## Work order
Restate every line of the data word for word, except for the images.

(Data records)

┏━━

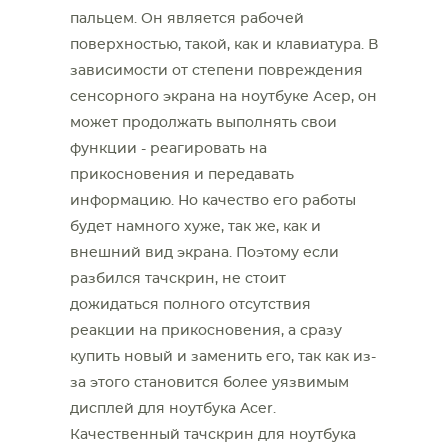
пальцем. Он является рабочей
поверхностью, такой, как и клавиатура. В
зависимости от степени повреждения
сенсорного экрана на ноутбуке Асер, он
может продолжать выполнять свои
функции - реагировать на
прикосновения и передавать
информацию. Но качество его работы
будет намного хуже, так же, как и
внешний вид экрана. Поэтому если
разбился тачскрин, не стоит
дожидаться полного отсутствия
реакции на прикосновения, а сразу
купить новый и заменить его, так как из-
за этого становится более уязвимым
дисплей для ноутбука Acer.
Качественный тачскрин для ноутбука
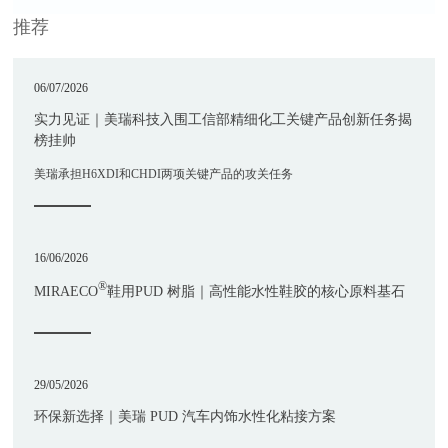
推荐
06/07/2026
实力见证｜美瑞科技入围工信部精细化工关键产品创新任务揭
榜挂帅
美瑞承担H6XDI和CHDI两项关键产品的攻关任务
16/06/2026
®
MIRAECO
鞋用PUD 树脂｜高性能水性鞋胶的核心原料基石
29/05/2026
环保新选择｜美瑞 PUD 汽车内饰水性化粘接方案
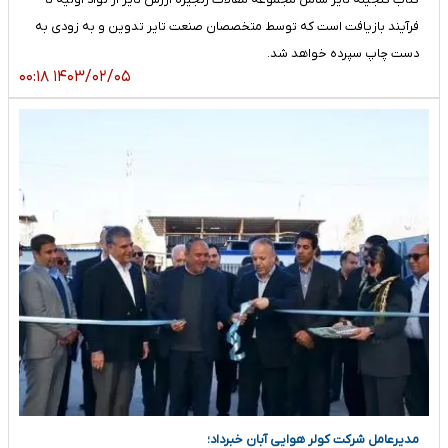
فرآیند بازیافت است که توسط متخصصان صنعت تایر تدوین و به زودی به
دست چاپ سپرده خواهد شد.
۱۴۰۳/۰۲/۰۵ ۰۰:۱۸
مدیرعامل شرکت کولر هوایی آبان خبرداد؛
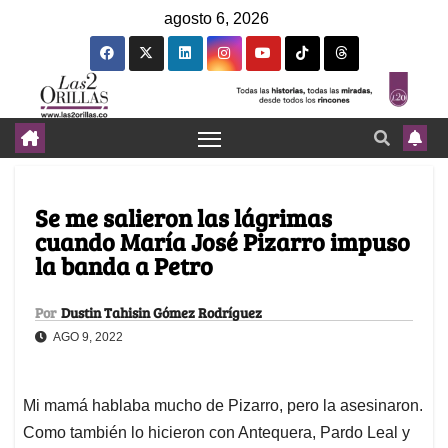
agosto 6, 2026
Se me salieron las lágrimas
cuando María José Pizarro impuso
la banda a Petro
Por
Dustin Tahisin Gómez Rodríguez
AGO 9, 2022
Mi mamá hablaba mucho de Pizarro, pero la asesinaron.
Como también lo hicieron con Antequera, Pardo Leal y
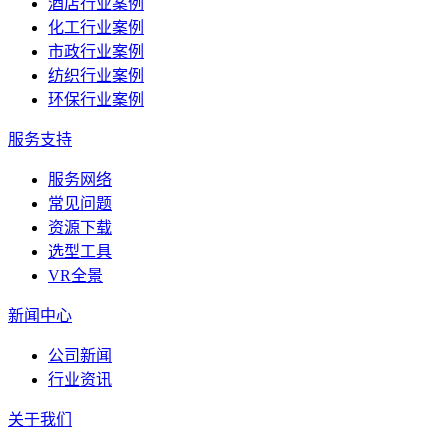
酒店行业案例
化工行业案例
市政行业案例
纺织行业案例
环保行业案例
服务支持
服务网络
常见问题
资源下载
选型工具
VR全景
新闻中心
公司新闻
行业资讯
关于我们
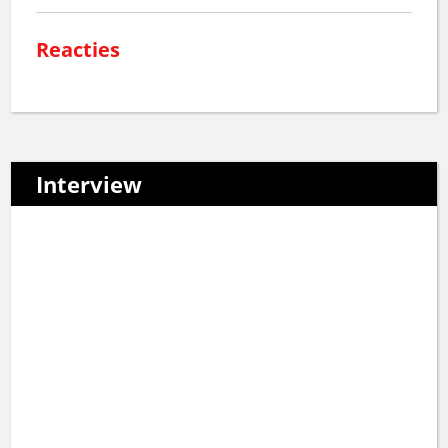
Reacties
Interview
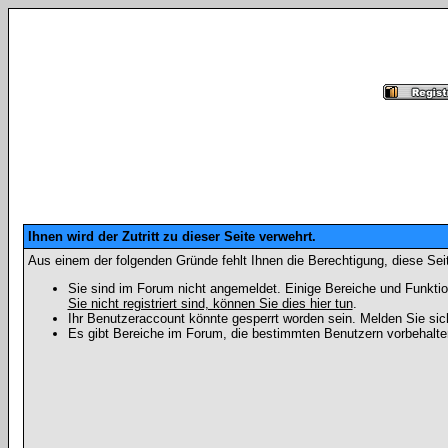
Ihnen wird der Zutritt zu dieser Seite verwehrt.
Aus einem der folgenden Gründe fehlt Ihnen die Berechtigung, diese Seit
Sie sind im Forum nicht angemeldet. Einige Bereiche und Funktio
Sie nicht registriert sind, können Sie dies hier tun
.
Ihr Benutzeraccount könnte gesperrt worden sein. Melden Sie sic
Es gibt Bereiche im Forum, die bestimmten Benutzern vorbehalten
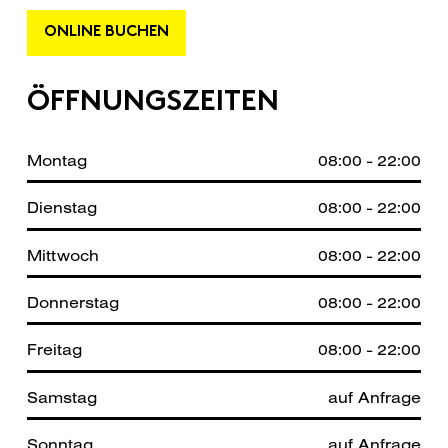
ONLINE BUCHEN
ÖFFNUNGSZEITEN
Montag
08:00 - 22:00
Dienstag
08:00 - 22:00
Mittwoch
08:00 - 22:00
Donnerstag
08:00 - 22:00
Freitag
08:00 - 22:00
Samstag
auf Anfrage
Sonntag
auf Anfrage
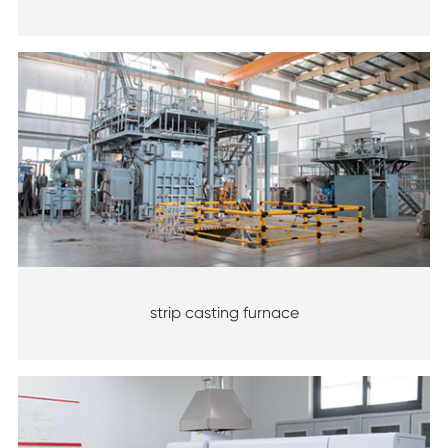
strip casting furnace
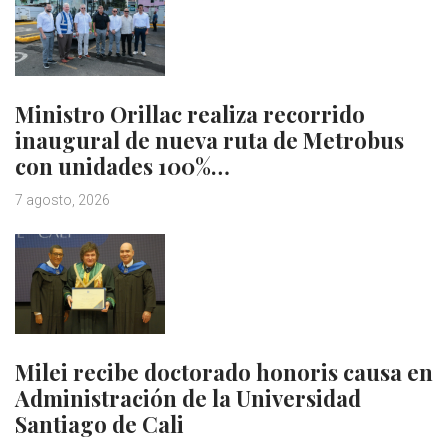
Ministro Orillac realiza recorrido
inaugural de nueva ruta de Metrobus
con unidades 100%…
7 agosto, 2026
Milei recibe doctorado honoris causa en
Administración de la Universidad
Santiago de Cali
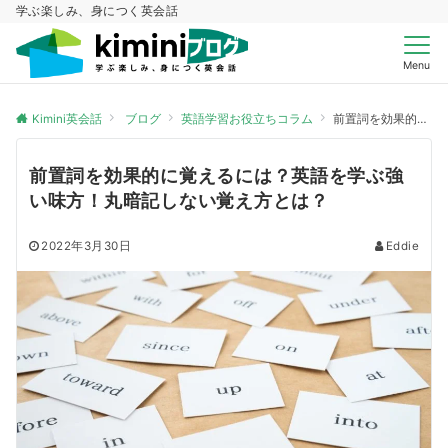
学ぶ楽しみ、身につく英会話
Menu
Kimini英会話
ブログ
英語学習お役立ちコラム
前置詞を効果的に覚えるには？英語を学ぶ強い味方！丸暗記しない覚え方とは？
前置詞を効果的に覚えるには？英語を学ぶ強
い味方！丸暗記しない覚え方とは？
2022年3月30日
Eddie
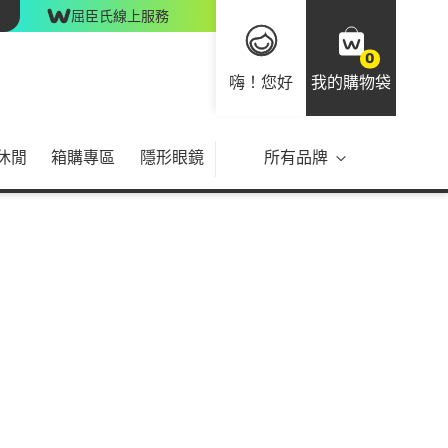
屈臣氏線上服務
0
嗨！您好
我的購物袋
休閒
箱購專區
隱形眼鏡
所有品牌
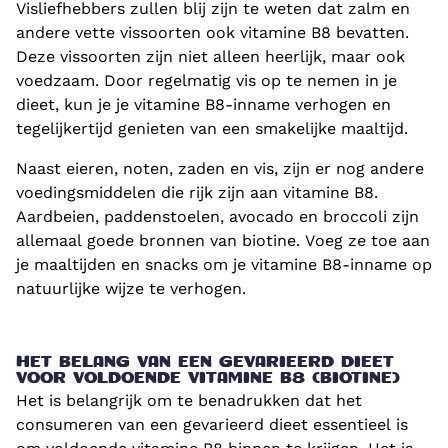
Visliefhebbers zullen blij zijn te weten dat zalm en
andere vette vissoorten ook vitamine B8 bevatten.
Deze vissoorten zijn niet alleen heerlijk, maar ook
voedzaam. Door regelmatig vis op te nemen in je
dieet, kun je je vitamine B8-inname verhogen en
tegelijkertijd genieten van een smakelijke maaltijd.
Naast eieren, noten, zaden en vis, zijn er nog andere
voedingsmiddelen die rijk zijn aan vitamine B8.
Aardbeien, paddenstoelen, avocado en broccoli zijn
allemaal goede bronnen van biotine. Voeg ze toe aan
je maaltijden en snacks om je vitamine B8-inname op
natuurlijke wijze te verhogen.
HET BELANG VAN EEN GEVARIEERD DIEET
VOOR VOLDOENDE VITAMINE B8 (BIOTINE)
Het is belangrijk om te benadrukken dat het
consumeren van een gevarieerd dieet essentieel is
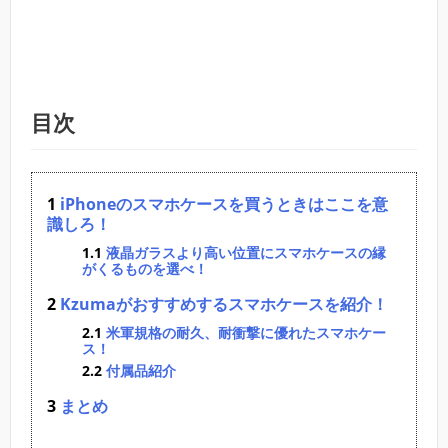
目次
iPhoneのスマホケースを買うときはここを意
識しろ！
液晶ガラスより高い位置にスマホケースの縁
がくるものを選べ！
Kzumaがおすすめするスマホケースを紹介！
米軍規格の耐久、耐衝撃に優れたスマホケー
ス！
付属品紹介
まとめ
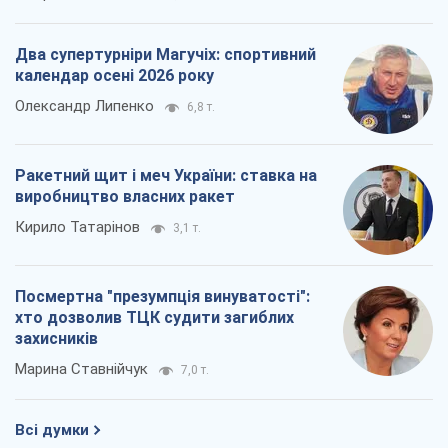
Два супертурніри Магучіх: спортивний
календар осені 2026 року
Олександр Липенко
6,8 т.
Ракетний щит і меч України: ставка на
виробництво власних ракет
Кирило Татарінов
3,1 т.
Посмертна "презумпція винуватості":
хто дозволив ТЦК судити загиблих
захисників
Марина Ставнійчук
7,0 т.
Всі думки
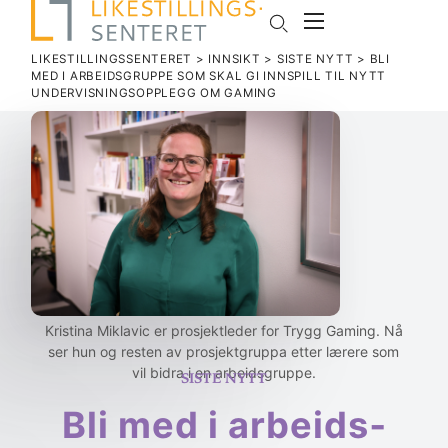
LIKESTILLINGSSENTERET
>
INNSIKT
>
SISTE NYTT
>
BLI
MED I ARBEIDS­GRUPPE SOM SKAL GI INN­SPILL TIL NYTT
UNDER­VIS­NINGSOPPLEGG OM GAMING
Kristina Miklavic er prosjektleder for Trygg Gaming. Nå
ser hun og resten av prosjektgruppa etter lærere som
Siste nytt
vil bidra i en arbeidsgruppe.
Bli med i arbeids­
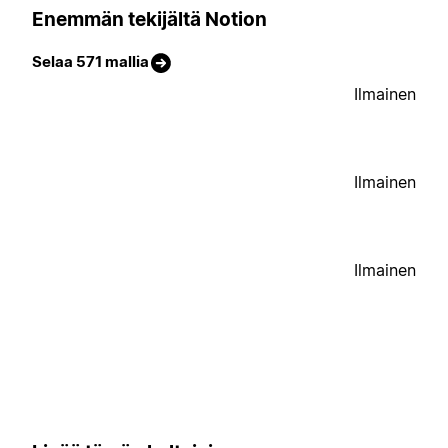
Enemmän tekijältä Notion
Selaa 571 mallia
Ilmainen
Ilmainen
Ilmainen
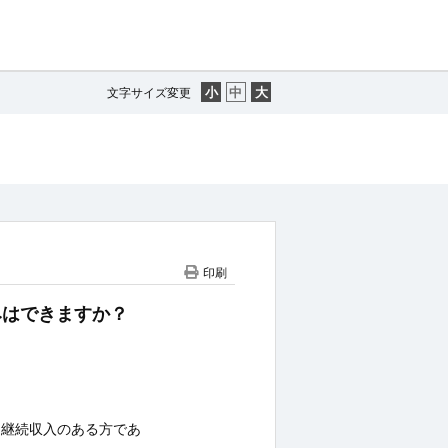
文字サイズ変更
印刷
込みはできますか？
定継続収入のある方であ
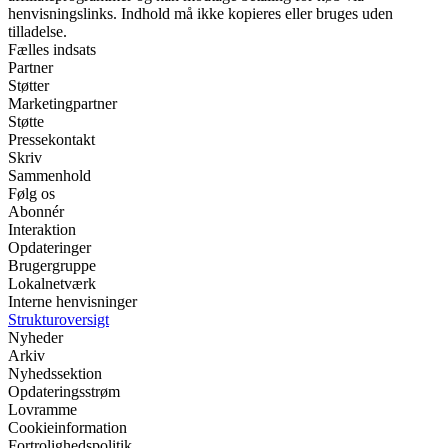
henvisningslinks. Indhold må ikke kopieres eller bruges uden
tilladelse.
Fælles indsats
Partner
Støtter
Marketingpartner
Støtte
Pressekontakt
Skriv
Sammenhold
Følg os
Abonnér
Interaktion
Opdateringer
Brugergruppe
Lokalnetværk
Interne henvisninger
Strukturoversigt
Nyheder
Arkiv
Nyhedssektion
Opdateringsstrøm
Lovramme
Cookieinformation
Fortrolighedspolitik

┗━━

## Task response
пальцем. Он является рабочей
поверхностью, такой, как и клавиатура. В
зависимости от степени повреждения
сенсорного экрана на ноутбуке Асер, он
может продолжать выполнять свои
функции - реагировать на
прикосновения и передавать
информацию. Но качество его работы
будет намного хуже, так же, как и
внешний вид экрана. Поэтому если
разбился тачскрин, не стоит
дожидаться полного отсутствия
реакции на прикосновения, а сразу
купить новый и заменить его, так как из-
за этого становится более уязвимым
дисплей для ноутбука Acer.
Качественный тачскрин для ноутбука
推荐
06/07/2026
实力见证｜美瑞科技入围工信部精细化工关键产品创新任务揭
榜挂帅
美瑞承担H6XDI和CHDI两项关键产品的攻关任务
16/06/2026
®
MIRAECO
鞋用PUD 树脂｜高性能水性鞋胶的核心原料基石
29/05/2026
环保新选择｜美瑞 PUD 汽车内饰水性化粘接方案
فرآیند بازیافت است که توسط متخصصان صنعت تایر تدوین و به زودی به
دست چاپ سپرده خواهد شد.
۱۴۰۳/۰۲/۰۵ ۰۰:۱۸
مدیرعامل شرکت کولر هوایی آبان خبرداد؛
agosto 6, 2026
Se me salieron las lágrimas
cuando María José Pizarro impuso
la banda a Petro
Por
Dustin Tahisin Gómez Rodríguez
AGO 9, 2022
Mi mamá hablaba mucho de Pizarro, pero la asesinaron.
Como también lo hicieron con Antequera, Pardo Leal y
酒店行业案例
化工行业案例
市政行业案例
纺织行业案例
环保行业案例
服务支持
服务网络
常见问题
资源下载
选型工具
VR全景
新闻中心
公司新闻
行业资讯
关于我们
Reacties
Interview
Ihnen wird der Zutritt zu dieser Seite verwehrt.
Aus einem der folgenden Gründe fehlt Ihnen die Berechtigung, diese Seit
Sie sind im Forum nicht angemeldet. Einige Bereiche und Funktio
Sie nicht registriert sind, können Sie dies hier tun
.
Ihr Benutzeraccount könnte gesperrt worden sein. Melden Sie sic
Es gibt Bereiche im Forum, die bestimmten Benutzern vorbehalten
ONLINE BUCHEN
ÖFFNUNGSZEITEN
Montag
08:00 - 22:00
Dienstag
08:00 - 22:00
Mittwoch
08:00 - 22:00
Donnerstag
08:00 - 22:00
Freitag
08:00 - 22:00
Samstag
auf Anfrage
Sonntag
auf Anfrage
strip casting furnace
Ministro Orillac realiza recorrido
inaugural de nueva ruta de Metrobus
con unidades 100%…
7 agosto, 2026
Milei recibe doctorado honoris causa en
Administración de la Universidad
Santiago de Cali
学ぶ楽しみ、身につく英会話
Menu
Kimini英会話
ブログ
英語学習お役立ちコラム
前置詞を効果的に覚えるには？英語を学ぶ強い味方！丸暗記しない覚え方とは？
前置詞を効果的に覚えるには？英語を学ぶ強
い味方！丸暗記しない覚え方とは？
2022年3月30日
Eddie
屈臣氏線上服務
0
嗨！您好
我的購物袋
休閒
箱購專區
隱形眼鏡
所有品牌
Visliefhebbers zullen blij zijn te weten dat zalm en
andere vette vissoorten ook vitamine B8 bevatten.
Deze vissoorten zijn niet alleen heerlijk, maar ook
voedzaam. Door regelmatig vis op te nemen in je
dieet, kun je je vitamine B8-inname verhogen en
tegelijkertijd genieten van een smakelijke maaltijd.
Naast eieren, noten, zaden en vis, zijn er nog andere
voedingsmiddelen die rijk zijn aan vitamine B8.
Aardbeien, paddenstoelen, avocado en broccoli zijn
allemaal goede bronnen van biotine. Voeg ze toe aan
je maaltijden en snacks om je vitamine B8-inname op
natuurlijke wijze te verhogen.
HET BELANG VAN EEN GEVARIEERD DIEET
VOOR VOLDOENDE VITAMINE B8 (BIOTINE)
Het is belangrijk om te benadrukken dat het
consumeren van een gevarieerd dieet essentieel is
目次
iPhoneのスマホケースを買うときはここを意
識しろ！
液晶ガラスより高い位置にスマホケースの縁
がくるものを選べ！
Kzumaがおすすめするスマホケースを紹介！
米軍規格の耐久、耐衝撃に優れたスマホケー
ス！
付属品紹介
まとめ
Два супертурніри Магучіх: спортивний
календар осені 2026 року
Олександр Липенко
6,8 т.
Ракетний щит і меч України: ставка на
виробництво власних ракет
Кирило Татарінов
3,1 т.
Посмертна "презумпція винуватості":
хто дозволив ТЦК судити загиблих
захисників
Марина Ставнійчук
7,0 т.
Всі думки
LIKESTILLINGSSENTERET
>
INNSIKT
>
SISTE NYTT
>
BLI
MED I ARBEIDS­GRUPPE SOM SKAL GI INN­SPILL TIL NYTT
UNDER­VIS­NINGSOPPLEGG OM GAMING
Kristina Miklavic er prosjektleder for Trygg Gaming. Nå
ser hun og resten av prosjektgruppa etter lærere som
Siste nytt
vil bidra i en arbeidsgruppe.
Bli med i arbeids­
Enemmän tekijältä Notion
Selaa 571 mallia
Ilmainen
Ilmainen
Ilmainen
文字サイズ変更
印刷
込みはできますか？
定継続収入のある方であ
henvisningslinks. Indhold må ikke kopieres eller bruges uden
tilladelse.
Fælles indsats
Partner
Støtter
Marketingpartner
Støtte
Pressekontakt
Skriv
Sammenhold
Følg os
Abonnér
Interaktion
Opdateringer
Brugergruppe
Lokalnetværk
Interne henvisninger
Strukturoversigt
Nyheder
Arkiv
Nyhedssektion
Opdateringsstrøm
Lovramme
Cookieinformation
Fortrolighedspolitik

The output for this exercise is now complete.